And my father. :)
It didn't take me very long to realize that the type of discipline which worked for me, and for many children, didn't seem to be effective with Jordan. I (and the more I learn, the less I take credit for this) had the ability to control myself, to stop crying, and to look ahead and predict the consequences of my actions. After an unpleasant situation, I would try to change my behaviors in order to avoid the conflict from recurring. For instance, if I didn’t want to be sent down a basement again, I realized I needed to calm down and find a way to change my ways. Thankfully, I was able do this.
Jordan, it appeared, did not have these skills to fall back on. It was very difficult for her to calm herself down, and she rarely changed her behavior to avoid the inevitable and repetitive drama, anger, and angst. I guarantee you, if she could have, she would have avoided all of the pain involved. Because if it was torturous for us, it was certainly worse for her
I'm not sure when I tried to explain this dilemma to my dad. I do know that it was around the time when we were struggling to find a diagnosis, or anything that could help us cope, and basically survive. Here's my theory as to why Jordan didn't appear to "learn from her mistakes": After a traumatic episode, she would block the entire experience out. She would remember nothing about what had happened. I guess it was a subconscious coping mechanism. How can someone learn from a negative situation, if it is completely erased from their memory?
They can't. And they usually don’t.
Sure, I realize this now, but for many years, I assumed she was lying to us. Whenever we asked her what she did and why she did it, she would answer "I don't know", or "I don't remember". I didn't understand how such a bright girl, who had an incredible memory, could forget something that just happened minutes ago. It all seemed rather convenient to me. And it made me angry.

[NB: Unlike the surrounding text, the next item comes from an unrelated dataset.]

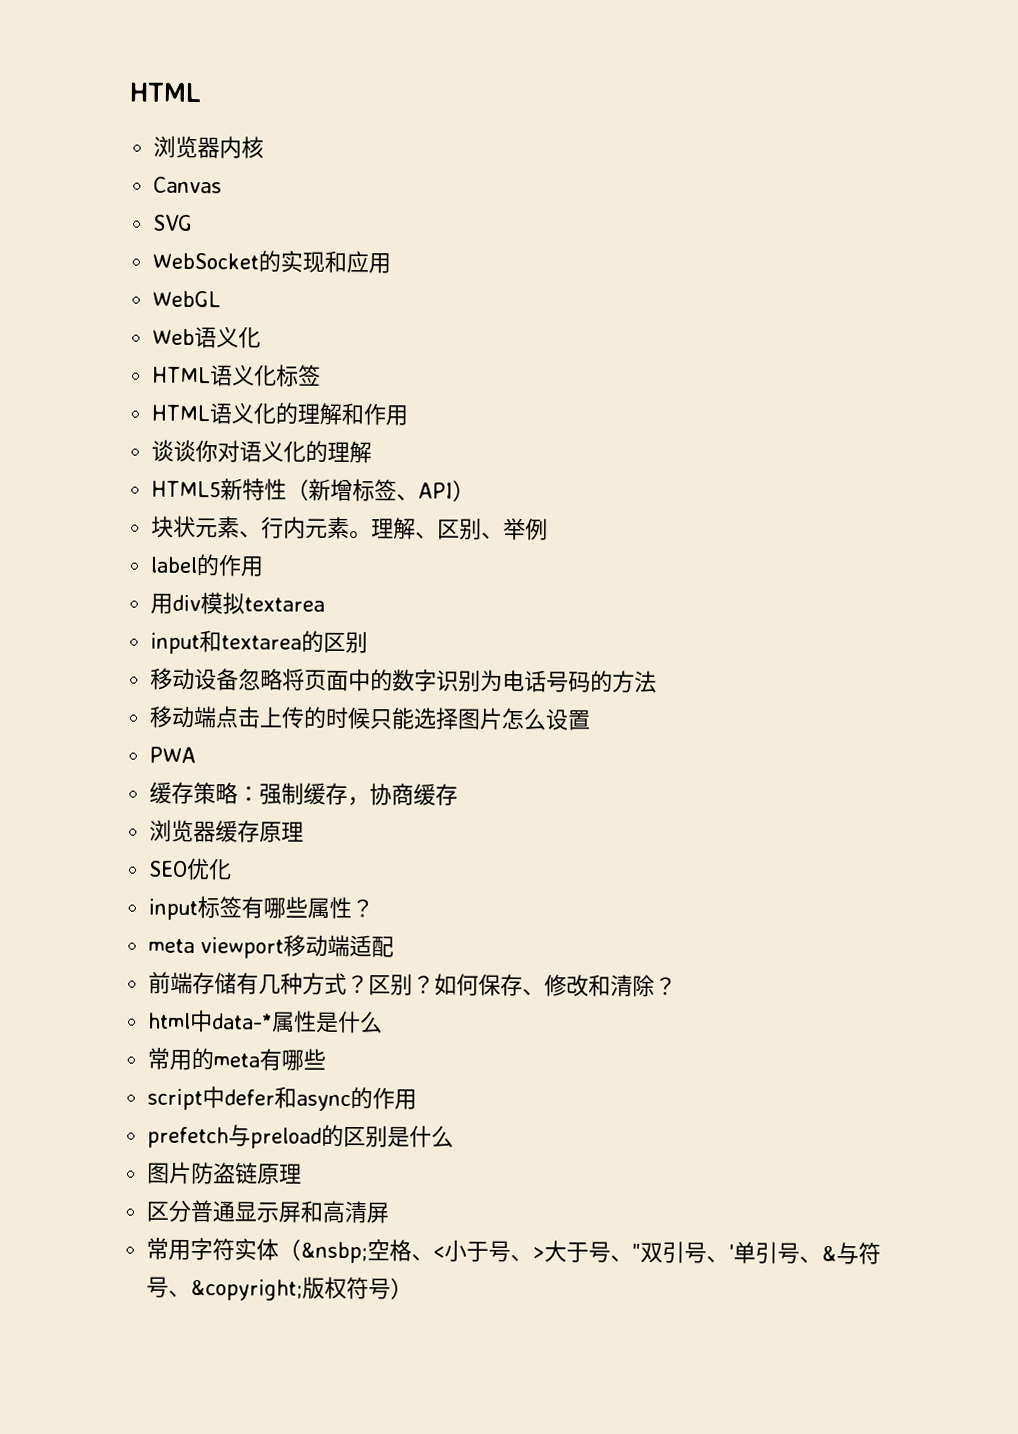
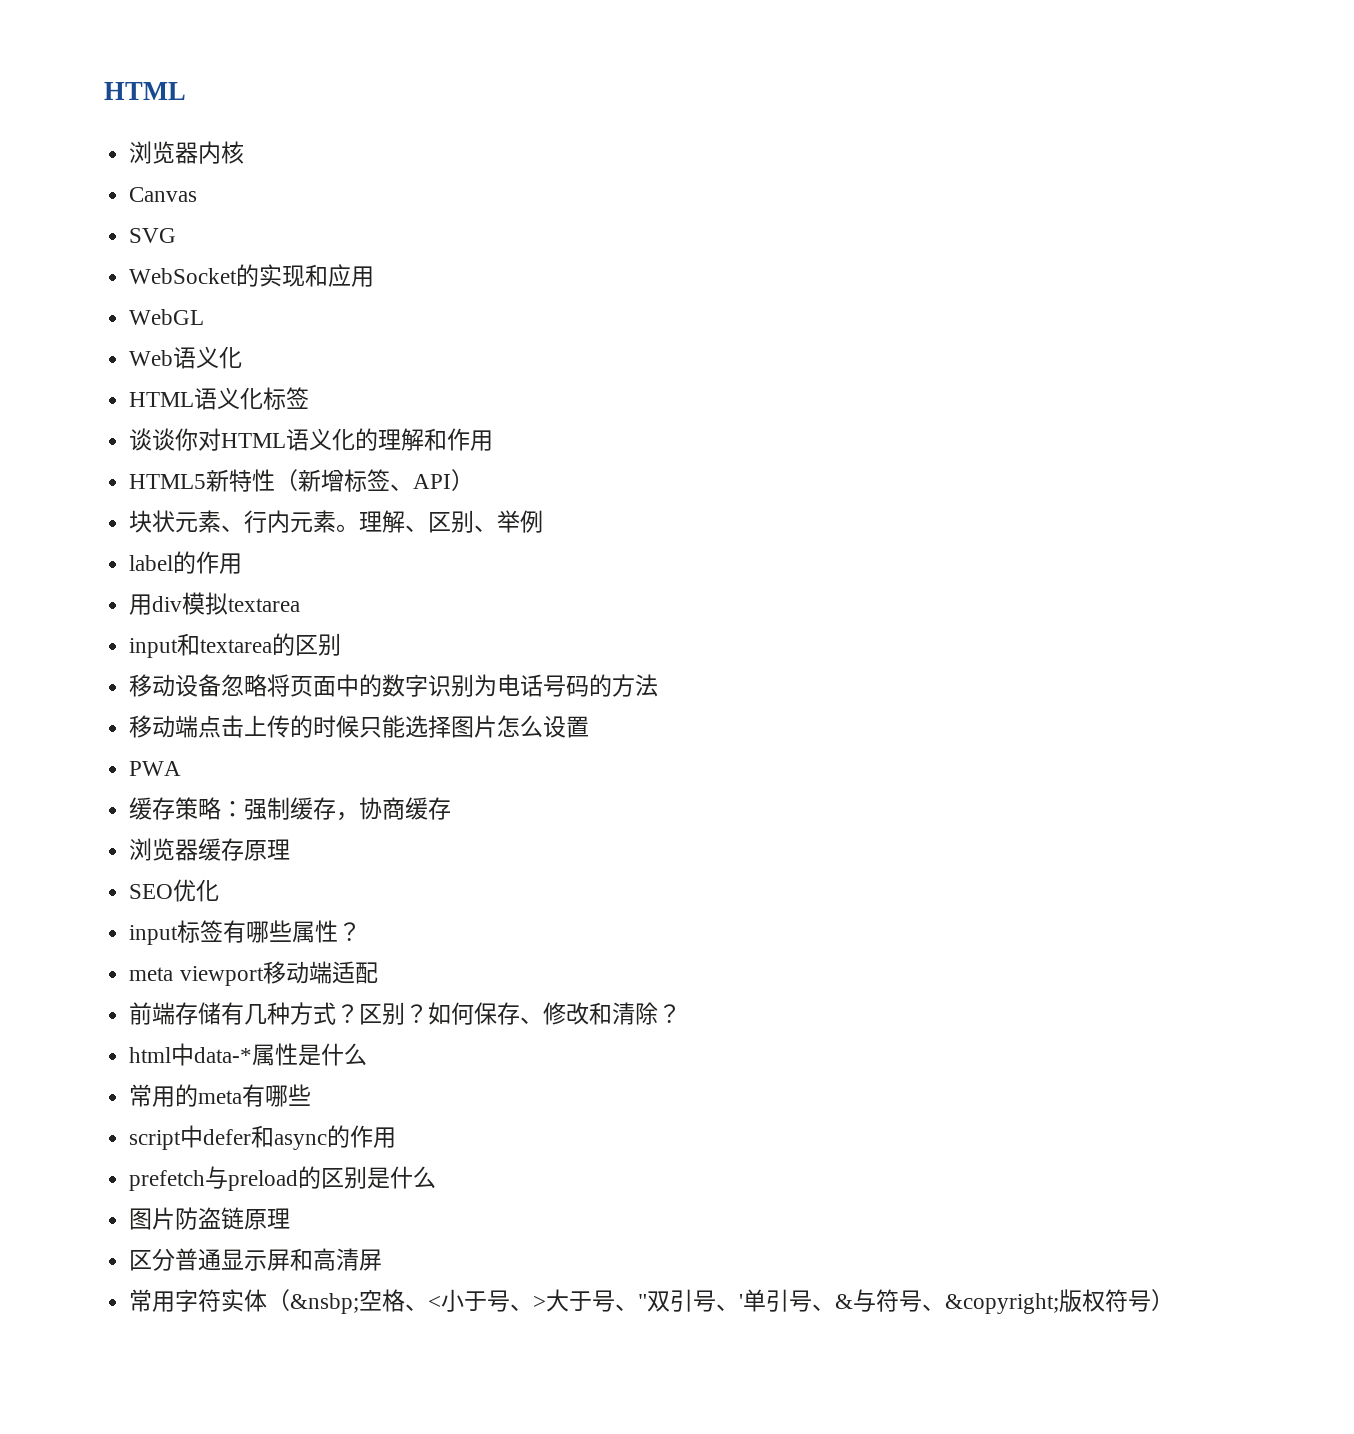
(322, 375) none -> [129,428,222,451] 谈谈你对
[151,439,373,464] // 谈谈你对语义化的理解 -> (494, 440) none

During this conversation with my dad, he told me he did realize that she was very different than I was. He also expressed to me that he wasn't sure how I was able to cope with raising a child with such severe tendencies and emotions. Well, that was the main gist of what I remember.
This was HUGE for me, especially coming from him. It was like everything we were struggling with, and worried about, had been instantly validated. It helped me to realize that what we were up against was big, it was difficult, and it was real.